I'm trying to develop a solution for emphasizing hand written text on a document. What I would like to get is an image where the document's background is white and the text is as visible as possible. Doesn't reaaly matter if it keeps its color or not. Here is what I did until now and the results I got:
def process_document_content(img):
flip_vertical = cv2.flip(img, -1)
f_height, f_width = img.shape[0], img.shape[1]
resized = cv2.resize(flip_vertical, None, fx=1050 / f_width, fy=735 / f_height,
interpolation=INTERPOLATION_METHOD)
gray = cv2.cvtColor(resized, cv2.COLOR_BGR2GRAY)
cv2.fastNlMeansDenoising(gray, gray, 3, 7, 21)

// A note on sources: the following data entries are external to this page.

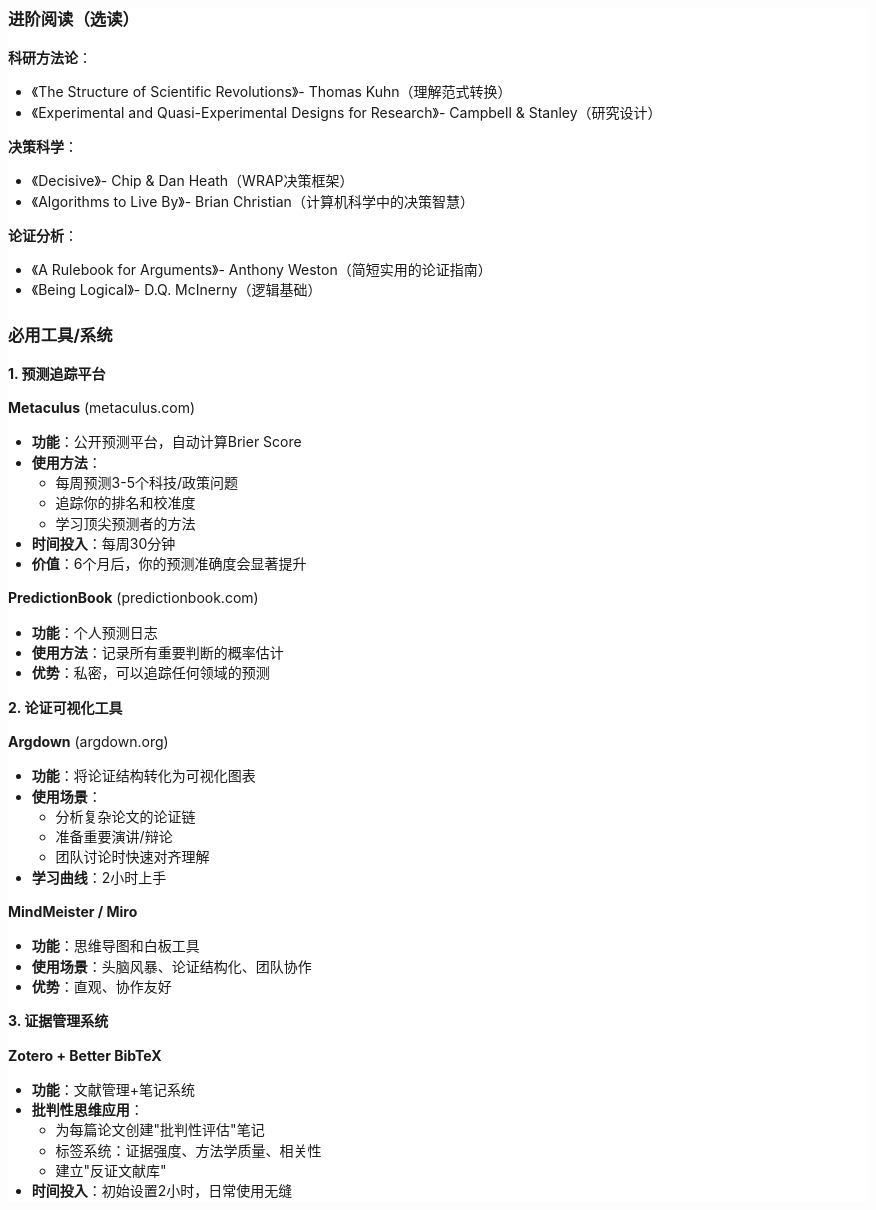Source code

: ### 进阶阅读（选读）

**科研方法论**：
- 《The Structure of Scientific Revolutions》- Thomas Kuhn（理解范式转换）
- 《Experimental and Quasi-Experimental Designs for Research》- Campbell & Stanley（研究设计）

**决策科学**：
- 《Decisive》- Chip & Dan Heath（WRAP决策框架）
- 《Algorithms to Live By》- Brian Christian（计算机科学中的决策智慧）

**论证分析**：
- 《A Rulebook for Arguments》- Anthony Weston（简短实用的论证指南）
- 《Being Logical》- D.Q. McInerny（逻辑基础）

### 必用工具/系统

**1. 预测追踪平台**

**Metaculus** (metaculus.com)
- **功能**：公开预测平台，自动计算Brier Score
- **使用方法**：
  * 每周预测3-5个科技/政策问题
  * 追踪你的排名和校准度
  * 学习顶尖预测者的方法
- **时间投入**：每周30分钟
- **价值**：6个月后，你的预测准确度会显著提升

**PredictionBook** (predictionbook.com)
- **功能**：个人预测日志
- **使用方法**：记录所有重要判断的概率估计
- **优势**：私密，可以追踪任何领域的预测

**2. 论证可视化工具**

**Argdown** (argdown.org)
- **功能**：将论证结构转化为可视化图表
- **使用场景**：
  * 分析复杂论文的论证链
  * 准备重要演讲/辩论
  * 团队讨论时快速对齐理解
- **学习曲线**：2小时上手

**MindMeister / Miro**
- **功能**：思维导图和白板工具
- **使用场景**：头脑风暴、论证结构化、团队协作
- **优势**：直观、协作友好

**3. 证据管理系统**

**Zotero + Better BibTeX**
- **功能**：文献管理+笔记系统
- **批判性思维应用**：
  * 为每篇论文创建"批判性评估"笔记
  * 标签系统：证据强度、方法学质量、相关性
  * 建立"反证文献库"
- **时间投入**：初始设置2小时，日常使用无缝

final = cv2.adaptiveThreshold(gray, 255, cv2.ADAPTIVE_THRESH_GAUSSIAN_C, cv2.THRESH_BINARY, 15, 2)
temp = cv2.pyrUp(final)
for i in range(0, 1):
temp = cv2.medianBlur(temp, 9)
temp1 = cv2.pyrDown(temp)
return temp1
This is the input image:
This is the result I got:
What I don't like about my result is that the text is a little too thick and in some places is discontinuous. I played with the parameter of the fastNlMeansDenoising and adaptiveThreshold functions to get a better result but to no end. Is there any better way to do this?